The twenty-fifth president:March 4, 1897 – September 14, 1901
It has been said about President McKinley that, when he was shot, he was brought to the wrong hospital and got the wrong operation by the wrong surgeon.1
McKinley was only six months into his second term when he became the third president to be shot and killed; this was a disturbing record for a country that was still young. Abraham Lincoln had been assassinated only thirty-six years prior, and many still remembered when their twentieth president, James Garfield, died with a bullet lodged in his body in 1881, only four months into his presidency.
The Pan-American Exposition of 1901
McKinley and his wife arrived by train to the Pan-American Exposition in Buffalo, New York, on the evening of September 4. The arrival at Buffalo was triumphant.2 The following day was scheduled to be The President’s Day, giving McKinley an opportunity to give a speech at the fairgrounds in front of 50,000 cheering spectators.
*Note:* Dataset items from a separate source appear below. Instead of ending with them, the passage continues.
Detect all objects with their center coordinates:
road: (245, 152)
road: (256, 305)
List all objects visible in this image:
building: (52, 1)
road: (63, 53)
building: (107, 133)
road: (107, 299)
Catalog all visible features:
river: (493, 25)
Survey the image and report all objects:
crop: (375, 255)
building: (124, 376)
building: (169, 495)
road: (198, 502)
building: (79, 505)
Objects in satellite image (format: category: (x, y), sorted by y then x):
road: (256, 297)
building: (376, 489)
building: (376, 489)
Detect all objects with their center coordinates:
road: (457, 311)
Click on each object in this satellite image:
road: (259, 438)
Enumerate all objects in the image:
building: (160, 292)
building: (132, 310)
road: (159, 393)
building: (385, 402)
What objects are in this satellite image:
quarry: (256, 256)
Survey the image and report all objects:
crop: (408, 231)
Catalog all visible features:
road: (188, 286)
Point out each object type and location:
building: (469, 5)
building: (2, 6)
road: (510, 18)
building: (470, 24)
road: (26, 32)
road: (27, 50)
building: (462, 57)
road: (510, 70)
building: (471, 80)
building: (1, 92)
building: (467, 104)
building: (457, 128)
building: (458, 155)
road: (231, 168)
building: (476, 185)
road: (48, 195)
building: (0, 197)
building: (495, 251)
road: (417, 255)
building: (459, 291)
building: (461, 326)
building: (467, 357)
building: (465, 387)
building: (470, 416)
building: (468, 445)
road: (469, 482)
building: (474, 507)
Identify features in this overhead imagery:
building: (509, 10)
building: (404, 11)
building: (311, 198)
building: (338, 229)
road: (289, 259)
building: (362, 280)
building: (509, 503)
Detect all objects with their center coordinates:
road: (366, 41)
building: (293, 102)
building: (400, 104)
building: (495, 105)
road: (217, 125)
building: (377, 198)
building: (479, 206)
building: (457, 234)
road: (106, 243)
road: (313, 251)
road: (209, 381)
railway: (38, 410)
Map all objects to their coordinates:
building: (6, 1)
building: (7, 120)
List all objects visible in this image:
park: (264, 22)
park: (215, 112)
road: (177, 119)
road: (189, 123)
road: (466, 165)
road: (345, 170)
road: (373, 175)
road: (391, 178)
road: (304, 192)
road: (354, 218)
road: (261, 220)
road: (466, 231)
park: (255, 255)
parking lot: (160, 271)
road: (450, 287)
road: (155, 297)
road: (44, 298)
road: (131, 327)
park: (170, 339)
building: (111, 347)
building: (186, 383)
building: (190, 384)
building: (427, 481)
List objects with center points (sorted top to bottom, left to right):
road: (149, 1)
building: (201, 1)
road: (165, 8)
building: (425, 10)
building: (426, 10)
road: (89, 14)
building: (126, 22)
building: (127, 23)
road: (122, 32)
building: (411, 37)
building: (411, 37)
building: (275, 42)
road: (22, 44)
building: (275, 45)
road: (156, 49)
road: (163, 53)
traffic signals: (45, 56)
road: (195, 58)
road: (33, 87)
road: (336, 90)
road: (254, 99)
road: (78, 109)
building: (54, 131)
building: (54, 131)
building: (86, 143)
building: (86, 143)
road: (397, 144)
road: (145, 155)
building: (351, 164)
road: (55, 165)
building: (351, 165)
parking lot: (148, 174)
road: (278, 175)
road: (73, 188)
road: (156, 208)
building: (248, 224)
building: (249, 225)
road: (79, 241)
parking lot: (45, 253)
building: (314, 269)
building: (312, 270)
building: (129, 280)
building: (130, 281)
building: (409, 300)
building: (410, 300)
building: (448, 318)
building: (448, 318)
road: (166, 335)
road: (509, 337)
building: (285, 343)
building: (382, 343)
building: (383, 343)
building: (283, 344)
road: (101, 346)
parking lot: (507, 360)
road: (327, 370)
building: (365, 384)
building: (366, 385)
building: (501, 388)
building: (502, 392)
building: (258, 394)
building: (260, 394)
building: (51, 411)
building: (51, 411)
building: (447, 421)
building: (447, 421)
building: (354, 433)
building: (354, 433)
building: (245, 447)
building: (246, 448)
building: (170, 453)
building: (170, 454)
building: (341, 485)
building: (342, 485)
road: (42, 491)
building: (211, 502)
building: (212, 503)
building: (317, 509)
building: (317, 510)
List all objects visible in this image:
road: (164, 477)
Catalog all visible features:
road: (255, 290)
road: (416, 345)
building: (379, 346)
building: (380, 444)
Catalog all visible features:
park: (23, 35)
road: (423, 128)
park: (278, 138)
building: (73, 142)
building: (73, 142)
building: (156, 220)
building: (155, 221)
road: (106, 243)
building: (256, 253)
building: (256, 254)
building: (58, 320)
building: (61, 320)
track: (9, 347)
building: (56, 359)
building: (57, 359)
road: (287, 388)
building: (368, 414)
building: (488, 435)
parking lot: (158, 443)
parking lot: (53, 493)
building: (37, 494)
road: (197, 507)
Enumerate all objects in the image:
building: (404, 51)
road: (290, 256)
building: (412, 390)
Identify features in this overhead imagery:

The speech was focused on reciprocal tariffs and treaties and would be the President’s last public oration.
The Temple of Music, a prominent building at the Exposition, was the place where McKinley would shake hands with a long line of admirers on the day after his speech. The President’s security detail was not happy with the location. There had been rumors about anarchist plots to kill McKinley. Fearing the safety of the President, voices were raised advising the McKinley to cancel the event. The President, however, refused to change his schedule: “Why should I? No one would wish to hurt me.”3
Large numbers of well-wishers waited in line to get close to the President and shake his hand. When the assassin to be, Leon Czolgosz, finally reached the front of the line, he had his right hand covered by a white handkerchief concealing a .32-caliber Iver Johnson revolver; the President might have thought that Czolgosz was injured and reached for his left hand. That’s when two shots rang out and the music stopped.
The Shooting of President McKinley at the Temple of Music on September 6, 1901. A tabloid illustration by T. Dart Walker. Library of Congress, Prints and Photographs Division, Washington, D.C.
People behind Czolgosz immediately realized what had happened and threw the shooter to the floor. He was disarmed and received heavy beatings from fists and the artillerymen’s rifle butts. The President was carried out and loaded onto the prototype electricity-powered ambulance displayed at the fair and rushed to the Exposition Emergency Hospital.
The prototype electric ambulance exhibited at the Pan-American Exposition of 1901. Library of Congress, Prints and Photographs Division, Washington, D.C.
The news about the shooting of McKkinley spread like wildfire. On Saturday morning, big headlines were on the front pages of newspapers all over the country. The name of the perpetrator was known immediately and the fact that he was an anarchist was trumpeted out. Despite having received two shots, the initial reporting on McKinley’s condition was hopeful. The developments over the next week were widely covered by the press, and when the President’s condition worsened, everybody was pausing. His death would mourned by the whole nation.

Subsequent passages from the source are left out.